Motherless for many years, life for the four Gerhard sisters of Seabury, Massachusetts, changed abruptly when their father died in 1874. He’d been a professor of medieval history with a home provided for his family by his college. With their father gone, the four sisters are homeless and penniless. Together they come up with the idea to advertize themselves as mail-order brides with the stipulation they all marry men from the same western town so they’ll be neighbors and still able to count on each other for support. When the answer comes from Wyoming territory, with fares for each sister, they head west tp seek out the Sagebrush Knights in shining armor that have spoken for their hands, just like the tales of the middle ages their father had regaled them with. Preacher meets the women and says he will deliver them all, marrying each as he gets to her new home. Yes, each man calls Sagebrush home, but the ranches are hours’ rides apart, and Preacher is a busy man with a funeral to perform at the end of the day when the four weddings are done.

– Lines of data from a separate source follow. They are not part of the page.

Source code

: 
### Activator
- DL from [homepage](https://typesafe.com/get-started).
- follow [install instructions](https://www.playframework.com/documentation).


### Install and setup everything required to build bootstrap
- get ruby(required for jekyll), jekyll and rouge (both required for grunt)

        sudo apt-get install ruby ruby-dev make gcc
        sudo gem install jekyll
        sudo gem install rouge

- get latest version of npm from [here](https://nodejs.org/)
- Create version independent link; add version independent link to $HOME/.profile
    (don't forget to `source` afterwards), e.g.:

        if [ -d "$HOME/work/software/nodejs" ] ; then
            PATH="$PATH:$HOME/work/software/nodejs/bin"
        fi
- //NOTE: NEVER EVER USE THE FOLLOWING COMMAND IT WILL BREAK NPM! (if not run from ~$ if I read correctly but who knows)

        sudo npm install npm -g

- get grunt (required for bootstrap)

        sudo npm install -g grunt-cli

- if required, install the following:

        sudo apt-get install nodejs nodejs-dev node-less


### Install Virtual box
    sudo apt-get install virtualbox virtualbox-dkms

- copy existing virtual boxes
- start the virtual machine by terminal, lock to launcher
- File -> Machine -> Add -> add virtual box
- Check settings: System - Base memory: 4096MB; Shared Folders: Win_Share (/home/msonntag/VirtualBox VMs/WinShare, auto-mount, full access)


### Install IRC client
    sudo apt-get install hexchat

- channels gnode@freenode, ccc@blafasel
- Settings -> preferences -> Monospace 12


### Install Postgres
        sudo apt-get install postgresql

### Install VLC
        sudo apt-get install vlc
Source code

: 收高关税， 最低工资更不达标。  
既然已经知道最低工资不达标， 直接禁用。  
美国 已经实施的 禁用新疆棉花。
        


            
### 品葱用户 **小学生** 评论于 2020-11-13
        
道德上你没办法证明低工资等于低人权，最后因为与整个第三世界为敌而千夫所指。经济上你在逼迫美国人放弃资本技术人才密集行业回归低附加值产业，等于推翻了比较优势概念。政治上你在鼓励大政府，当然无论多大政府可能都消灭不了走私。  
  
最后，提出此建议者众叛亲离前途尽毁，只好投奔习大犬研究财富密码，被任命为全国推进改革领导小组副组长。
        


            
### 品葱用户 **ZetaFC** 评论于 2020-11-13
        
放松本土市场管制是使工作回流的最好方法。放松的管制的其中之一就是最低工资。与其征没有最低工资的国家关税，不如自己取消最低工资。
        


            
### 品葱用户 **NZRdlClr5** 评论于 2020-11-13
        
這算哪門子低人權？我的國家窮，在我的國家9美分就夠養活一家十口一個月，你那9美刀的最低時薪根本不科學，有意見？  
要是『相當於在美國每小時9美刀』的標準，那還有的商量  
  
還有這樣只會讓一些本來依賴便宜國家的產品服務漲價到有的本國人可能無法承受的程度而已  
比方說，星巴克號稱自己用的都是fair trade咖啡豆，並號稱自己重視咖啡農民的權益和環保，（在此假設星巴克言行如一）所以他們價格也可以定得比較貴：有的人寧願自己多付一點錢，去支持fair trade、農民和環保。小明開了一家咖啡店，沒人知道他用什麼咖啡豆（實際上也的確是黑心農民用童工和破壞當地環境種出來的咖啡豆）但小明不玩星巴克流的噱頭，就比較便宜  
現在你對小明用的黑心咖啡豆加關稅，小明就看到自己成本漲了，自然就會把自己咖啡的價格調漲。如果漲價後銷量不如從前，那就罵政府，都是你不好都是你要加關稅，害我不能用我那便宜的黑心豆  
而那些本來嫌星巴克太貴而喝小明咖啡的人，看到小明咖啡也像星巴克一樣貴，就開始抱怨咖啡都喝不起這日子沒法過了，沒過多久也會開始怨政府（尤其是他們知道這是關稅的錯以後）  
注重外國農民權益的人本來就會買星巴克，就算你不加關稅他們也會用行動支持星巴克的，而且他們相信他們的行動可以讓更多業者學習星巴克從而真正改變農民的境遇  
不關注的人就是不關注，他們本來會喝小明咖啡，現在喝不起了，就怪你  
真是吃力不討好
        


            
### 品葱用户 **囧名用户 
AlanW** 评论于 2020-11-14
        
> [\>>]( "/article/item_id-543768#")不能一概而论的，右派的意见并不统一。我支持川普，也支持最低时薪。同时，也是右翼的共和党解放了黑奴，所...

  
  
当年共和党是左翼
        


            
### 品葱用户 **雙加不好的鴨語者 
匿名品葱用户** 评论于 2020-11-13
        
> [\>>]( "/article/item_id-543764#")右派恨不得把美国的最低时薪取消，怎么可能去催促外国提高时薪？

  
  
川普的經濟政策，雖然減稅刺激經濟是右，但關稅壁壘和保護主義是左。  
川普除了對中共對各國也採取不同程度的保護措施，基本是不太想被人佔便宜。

“Knight and Day” is the story of the eldest sister, Evelyn, who had told her prospective husband that she was a widow. She sort of forgot to mention she had a son, Jamie, whose father had died in the Civil War. To her shock, she discovers Gareth has a similar secret in a wild prepubescent daughter, Maddy. While Gareth willingly hands control of Maddy to Evelyn, she is very reluctant to entrust Jamie to him. She wants to protect him and continue to raise him a scholar as she’d begun, but Jamie quickly falls for the cowboy life. What will it take for Evelyn to trust Gareth? Or the bigger issue, what will it take for Evelyn to trust that God is in control of all of them?
In “Lady in Waiting,” Jane discovers her new home is in a soddy and her new husband works long hours in his fixation on becoming a successful rancher. When Jane inadvertently discovers challenging letters from Harrison’s father, including photos of a beautiful woman who’d apparently intended to marry her husband, she feels like a pawn in a game. How will this Plain Jane believe her worth?
The third sister’s story is called “Shining Armor.” When Gwendolyn arrives at Zebulon Parker’s house, she discovers he’s been dead for two weeks and–more shocking, if possible–a grandfather. Preacher figures Matthew will marry Gwendolyn instead, even though the young rancher didn’t even know Granddad had ordered a bride and wanted nothing to do with the scheme. Matthew’s sister Bethany rolls onto the verandah in a wheelchair and Gwendolyn immediately goes to the teenager’s side to help her. Finally a deal is struck. Preacher refuses to take Gwendolyn with him today, but she can stay as Bethany’s companion until the circuit preacher’s next visit when Matthew will pay her fare back East. But Gwendolyn has no intention of leaving. How can she convince Matthew to marry her in only six weeks?
“On a White Charger” tells the tale of the most romantically inclined sister, Emeline. She’d dreamt of her cowboy, her knight on a white charger set to protect her on the open range. What she arrives to is a house burning down and a man refusing to go after the men who’d started the fire. Even worse, if possible, is discovering he runs sheep, not cattle. Emeline is having none of this nonsense, but Preacher isn’t taking her along, so she has no choice but to marry the shepherd. With no house to live in, she also has no choice but to join him and his hands as they move across the rangeland in a covered wagon, suffering insults and threats from the cattlemen and trying to find a reason to respect the man she is wedded to.
Each of the four novellas in Sagebrush Knights is a delightful mail-order-bride story with unique twists of its own. If you enjoy this trope–and I do–you’re sure to love this entire collection.
Erica Vetsch is a transplanted Kansan now residing in Minnesota. She loves history and reading, and is blessed to be able to combine the two by writing historical fiction set in the American West. Whenever she’s not following flights of fancy in her fictional world, she’s the company bookkeeper for the family lumber business, mother of two terrific teens, wife to a man who is her total opposite and soul-mate, and avid museum patron.
I received an e-copy of this collection for review from NetGalley. Opinions, as always, are mine alone.